### CONSIGNE
Poursuivez, s'il vous plaît, l'article sur le procès de la mort de Lola à partir de sa dernière phrase.

### TEXTE EXTRAIT
= = =

Par

Antoine Blanchet

Publié le

23 oct. 2025 à 18h32

Rentrer dans la tête des criminels font partie de leur routine. Pourtant, des années d’entretiens et d’expertises ont buté face au visage encore juvénile de Dahbia Benkired. Ce jeudi 23 octobre 2025, à l’avant-dernier jour du procès de la mort de Lola à Paris, les experts psychiatres ont été entendus. Tous ont donné des conclusions unanimes : l’accusée n’était pas folle au moment de violer, frapper et tuer la victime de 12 ans. Sa personnalité est toutefois alarmante et dangereuse.

Aucun trouble psychiatrique

« Cet acte inimaginable, on serait rassuré de se dire qu’il a été commis par un fou ». Cette phrase, le président de la cour la lance au docteur comme un espoir rationnel d’expliquer l’insoutenable qui empeste la salle d’audience depuis six jours. « Malheureusement, il existe des personnes qui n’ont pas de troubles mentaux et qui vont commettre ce genre d’actes. Sans que ça relève de la psychose ou de la décompensation maniaque ou de la schizophrénie », répond, implacable, l’experte à la barre.

Car ils sont une pléthore de blouses blanches à avoir essayé de déchiffrer l’énigme de Dahbia Benkired depuis son crime abominable commis il y a trois ans. Un psychologue et trois psychiatres mandatés par le juge d’instruction, mais aussi les praticiens de la maison d’arrêt de Fresnes ou encore de l’Unité pour malades difficiles de Villejuif. Tous le disent à l’unisson : « aucun trouble psychique ou neuropsychique n’a altéré ou aboli le discernement de Dahbia Benkired au moment des faits ». La jeune femme apathique dans son box est responsable du pire.

Une personnalité inquiétante

Alors certes, l’accusée raconte des « bizarreries » lors de ses entretiens. Elle parle du cosmos. De Dieu. « En aucun cas ce n’est lié à un état délirant », assure la psychiatre. Ces déclarations baroques feraient aussi partie des capacités « manipulatoires » de Dahbia Benkired. L’une des multiples faces de sa personnalité « extrêmement inquiétante d’un point de vue criminologique ».

= = =

### DONNÉES FOURNIES
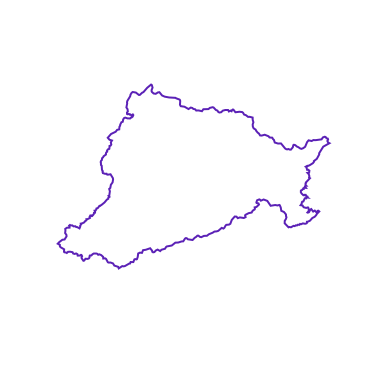 outline of Fresno, Tolima, Colombia, rotated 220°
{"feature_id": "7082276B32656810983952", "entity_name": "Fresno", "entity_type": "district", "adm_level": 2, "iso_a3": "COL", "parent_name": "Colombia", "parent_adm1": "Tolima", "projection": "robinson", "projection_center": [-75.055, 5.192], "detail": "fine", "context": "isolated", "style": "outline", "palette": "violet", "viewbox_px": 384, "rotation_deg": 220, "n_neighbors": 0, "source": "geoboundaries", "source_scale": "gbopen_adm2", "svg_char_len": 6029}
<svg xmlns="http://www.w3.org/2000/svg" viewBox="0 0 384 384"><g transform="rotate(220 192 192)"><path d="M95.4,227.0L95.2,227.6L93.5,228.6L92.5,231.3L91.4,231.9L91.0,233.3L90.1,233.8L89.9,235.0L88.7,235.8L88.7,237.0L87.8,237.3L86.9,239.2L84.9,240.4L84.1,241.6L84.1,242.4L84.8,243.1L84.2,243.7L83.2,245.8L83.1,249.4L82.1,251.9L82.0,254.0L82.3,255.7L82.0,258.9L83.2,258.9L83.6,258.4L83.6,256.4L86.0,256.7L86.6,254.9L89.7,255.6L90.0,254.8L89.4,251.7L90.0,250.6L90.4,250.5L90.4,252.5L91.6,253.9L93.0,254.8L93.5,254.5L94.3,253.2L96.7,252.1L98.6,252.7L100.3,251.7L100.5,253.6L101.3,254.9L101.3,255.5L100.6,256.3L101.5,259.6L101.2,260.2L100.4,260.6L100.7,261.6L99.9,262.1L100.3,262.1L100.6,262.7L101.6,262.4L102.8,262.8L103.0,262.2L103.8,262.4L104.6,261.1L107.2,261.3L108.5,261.8L109.5,263.1L108.9,264.4L109.0,265.3L108.4,266.2L109.0,266.6L108.6,267.6L107.4,268.4L109.1,268.9L109.1,269.8L108.5,270.3L109.6,270.5L110.3,271.1L110.5,272.3L110.9,272.5L110.5,278.4L111.6,278.3L112.3,279.6L114.0,280.7L115.8,280.9L114.8,282.2L115.8,283.8L117.4,283.7L118.0,283.0L119.6,284.0L120.0,284.6L121.1,284.5L120.5,286.2L120.0,286.4L119.1,288.1L117.9,291.8L118.0,293.7L118.5,294.1L117.7,297.6L118.7,302.6L119.5,303.4L120.6,311.1L118.1,317.7L119.5,317.4L121.1,318.1L121.4,319.6L122.3,320.2L123.5,319.6L124.8,320.0L125.8,319.7L126.8,318.0L126.6,315.6L130.6,311.2L132.4,309.8L133.1,308.0L135.9,306.5L135.9,304.2L134.4,299.4L135.0,297.0L135.9,295.4L137.1,294.9L139.3,294.7L141.1,294.2L142.9,294.3L144.3,293.7L144.5,293.0L143.5,291.0L143.5,288.0L144.4,287.3L145.8,286.9L146.5,285.8L147.3,285.4L148.6,285.2L155.0,286.4L157.3,284.4L160.4,283.1L162.8,284.6L164.0,284.6L165.4,285.2L167.7,283.6L169.2,283.9L173.1,282.6L174.9,280.0L176.2,279.1L178.3,279.8L179.9,279.7L182.4,280.2L183.3,280.7L185.7,280.4L187.4,281.2L188.9,282.7L189.8,284.9L191.9,286.3L193.4,288.0L196.1,286.7L197.3,285.6L200.1,285.5L201.9,284.8L203.7,285.5L204.9,285.5L207.2,284.0L210.0,281.0L213.2,281.7L213.7,281.5L214.0,280.6L213.6,279.3L214.9,279.0L215.5,277.4L217.1,278.0L219.3,276.1L220.7,274.1L220.9,271.9L222.1,270.5L223.2,270.2L224.9,270.7L226.4,270.2L229.8,270.6L230.7,270.2L232.4,267.9L232.7,266.1L236.5,262.7L236.3,260.3L239.2,258.8L241.2,257.1L242.7,257.4L244.4,256.5L245.7,256.6L247.2,255.9L248.0,253.3L252.6,252.5L255.8,250.5L257.3,251.1L259.5,254.1L260.3,254.7L261.0,254.8L264.3,253.6L265.2,253.5L270.3,249.7L274.2,247.5L277.0,246.7L281.1,247.5L282.1,246.4L282.9,243.9L284.7,242.8L287.1,242.9L287.8,243.3L288.5,244.2L289.3,246.6L291.5,248.1L292.4,248.0L293.3,243.0L293.4,237.3L294.0,236.0L294.4,232.8L295.1,232.2L298.9,232.1L301.7,230.5L302.0,229.2L301.7,227.1L300.9,225.6L300.1,220.3L299.5,219.0L298.6,218.2L296.6,214.6L294.6,214.0L292.9,212.4L292.9,211.1L291.9,210.0L291.4,210.1L291.1,210.7L290.0,211.4L289.6,211.2L289.3,211.7L287.5,211.7L287.4,212.2L286.8,212.5L287.3,213.2L287.2,213.4L286.4,213.2L285.9,211.6L286.2,210.1L286.7,209.5L286.7,208.5L288.8,206.9L290.9,206.1L291.5,205.2L291.4,203.4L290.2,201.3L290.9,200.1L290.3,197.5L289.7,196.6L289.5,195.3L288.0,193.2L289.3,191.5L289.2,189.1L291.3,184.4L291.4,179.4L288.8,179.0L286.4,180.0L286.1,177.9L284.3,176.4L284.2,175.1L284.8,174.3L283.1,172.0L283.2,171.4L283.7,171.0L283.8,169.9L283.6,168.9L282.9,168.4L283.1,167.1L282.8,166.3L282.0,165.4L282.7,162.5L282.4,161.4L282.6,160.1L281.6,158.5L281.7,157.4L281.2,156.2L280.7,156.0L279.1,154.2L278.1,154.1L275.2,151.1L273.7,150.6L273.5,149.9L272.4,149.2L270.2,150.1L269.2,151.1L268.3,150.8L267.7,151.1L265.8,153.2L261.6,151.8L260.6,151.0L259.0,148.3L258.8,145.4L257.2,142.6L257.4,141.1L255.4,139.8L253.1,136.1L253.4,135.4L252.1,135.2L252.4,133.8L251.8,132.9L252.3,131.5L252.3,127.7L253.1,123.5L253.6,122.7L253.5,122.1L254.0,121.7L253.8,119.4L254.6,117.9L254.1,117.2L254.0,115.8L254.6,115.1L253.4,114.4L253.0,113.8L253.7,113.0L253.0,111.8L253.0,110.4L253.4,110.1L253.1,109.3L253.5,108.9L254.2,109.1L254.8,108.7L254.5,107.2L253.5,106.5L254.8,103.6L255.4,103.3L254.7,102.3L255.2,100.7L255.0,99.6L255.8,97.7L256.7,96.5L256.2,96.4L256.0,94.3L255.4,93.7L254.8,91.8L257.5,91.3L258.2,90.7L259.3,90.8L260.7,89.5L262.2,89.5L263.5,88.4L264.3,88.3L264.5,87.2L263.7,86.9L262.9,86.0L264.8,84.3L265.4,82.3L264.1,81.0L262.8,79.0L260.6,78.4L259.6,77.4L259.1,73.7L260.6,72.1L261.5,68.2L261.6,66.1L259.3,66.6L258.3,65.5L257.3,65.2L253.1,65.9L251.6,63.9L251.0,63.8L249.5,64.7L248.7,64.8L248.5,66.5L247.0,67.9L244.8,69.1L243.5,68.5L242.1,69.1L241.3,70.4L240.6,70.6L239.8,70.7L238.7,69.8L236.8,71.5L236.7,72.4L236.3,72.7L234.9,72.2L234.5,70.8L233.9,70.3L231.0,69.5L230.5,70.2L230.7,72.4L228.9,73.7L228.3,74.9L228.4,75.9L229.3,77.1L229.4,77.8L228.3,78.7L228.2,80.4L227.7,81.7L225.7,83.4L224.7,83.8L223.5,83.6L222.9,84.7L221.0,85.3L218.4,85.2L217.2,84.0L216.0,85.3L214.8,85.5L211.3,84.1L210.4,84.4L209.1,85.6L206.6,86.5L204.2,85.7L200.5,87.2L199.0,86.4L197.8,90.4L196.7,91.0L195.8,92.1L194.1,96.8L193.5,97.4L194.0,98.9L191.9,100.6L192.8,103.3L192.4,104.1L191.3,104.6L191.0,105.1L191.8,107.3L193.7,110.3L192.9,112.1L191.2,113.2L192.1,116.0L190.3,118.0L187.9,122.0L184.8,121.4L184.1,120.7L183.0,120.8L182.2,121.8L182.1,124.0L181.3,125.8L178.4,126.3L178.3,128.1L176.2,131.2L176.5,133.1L176.3,134.1L173.1,138.0L172.2,142.5L170.1,144.4L168.3,147.3L167.0,148.6L167.4,151.7L167.2,152.6L166.4,153.2L164.8,153.1L160.7,155.6L160.5,158.7L160.0,160.2L159.8,162.0L159.0,162.7L157.2,162.7L155.9,163.3L154.6,166.1L152.4,168.1L151.9,170.5L150.0,174.1L149.4,176.1L147.8,177.7L146.9,179.1L146.2,183.6L144.4,184.2L144.2,185.5L144.7,187.8L144.6,188.9L142.7,190.8L142.2,192.3L143.6,196.2L143.5,200.7L142.1,201.7L140.1,201.4L139.0,203.3L135.6,205.4L134.8,207.2L136.2,208.1L136.4,208.8L135.0,212.2L133.1,214.6L133.5,216.7L132.8,219.0L133.3,219.9L134.1,220.5L133.0,222.0L132.6,225.4L133.8,226.0L135.4,225.1L136.0,225.4L136.8,227.5L135.7,229.6L135.1,229.8L133.7,229.6L132.3,232.3L128.6,233.6L122.9,232.0L119.9,235.5L117.8,236.7L116.8,238.2L116.3,238.3L114.1,237.2L111.5,235.0L108.7,235.8L105.6,235.2L104.4,233.9L103.4,233.4L102.7,231.6L102.4,229.5L100.9,227.6L95.4,227.0Z" fill="none" stroke="#5b21b6" stroke-width="2"/></g></svg>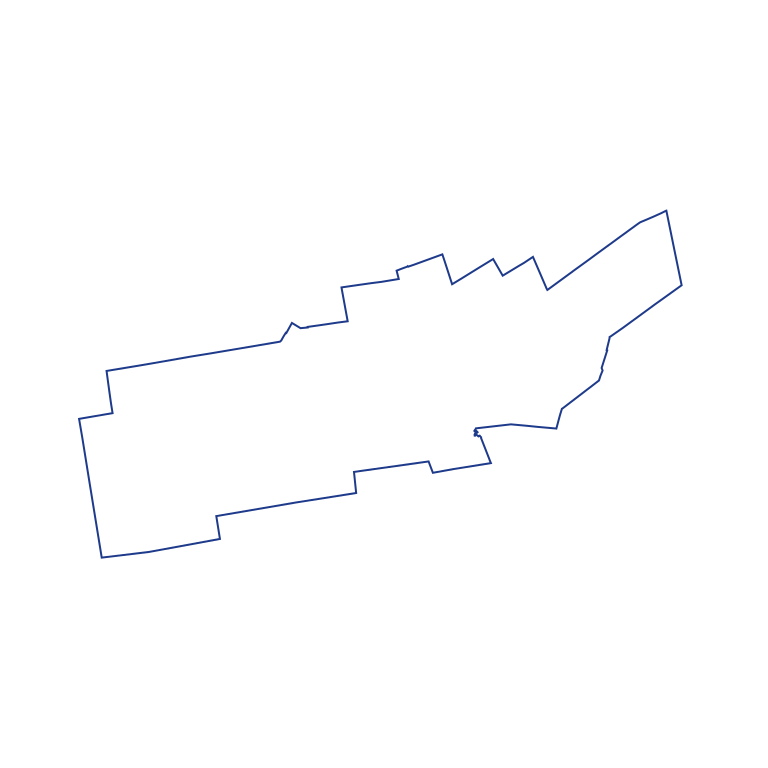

= = =

### RÉSULTAT
Le psychologue Nicolas Estano et la psychiatre Karine Jean ont d’ailleurs tenté d’évaluer si l’accusée était marquée par la psychopathie. « Il s’agit de la concomitance de la personnalité narcissique et antisociale », indique l’experte. La sphère émotionnelle est étudiée, ainsi que la sphère antisociale. Froideur, absence d’empathie, déresponsabilisé… Dahbia Benkired coche la quasi-totalité de ces cases. « Il y a une haute tendance », affirme la psychiatre.

Narcissique et parfois provocante

Si l’accusée possède un intellect « dans la normale », son discours où les sujets s’enchaînent sans profondeur, frustre les psychiatres. « Lorsque l’on sortait des entretiens, on avait la satisfaction d’avoir pu parler, mais un sentiment de malaise, car on a discuté longuement, mais on a rien retenu », affirme la psychiatre qui évoque aussi avoir ressenti, pour la première fois en 15 ans de carrière, « une paralysie de la pensée » après ces rencontres avec l’accusée.  Ces conversations creuses font écho aux longues heures d’échanges entre le prétoire et Dahbia Benkired. Elle reconnaît les faits, mais livre peu de détail sur le meurtre de l’adolescente.

Les psychiatres évoquent aussi le rapport « mégalomaniaque » que Dahbia Benkired entretient avec elle-même et ses actes. « Nous lui avons demandé si elle avait déjà eu maille à partir avec la justice. Elle nous a renvoyé vers les médias pour tout savoir sur son compte. Elle paraîtra frustrée de ne pas avoir suscité l’intérêt qu’elle attendait », relate Karine Jean. « Vous avez indiqué qu’elle se nourrirait du fait qu’on parle d’elle. Ce procès pourrait nourrir son narcissisme ? », demande une avocate des parties civiles au second psychiatre interrogé. « C’est à craindre », confirme le praticien.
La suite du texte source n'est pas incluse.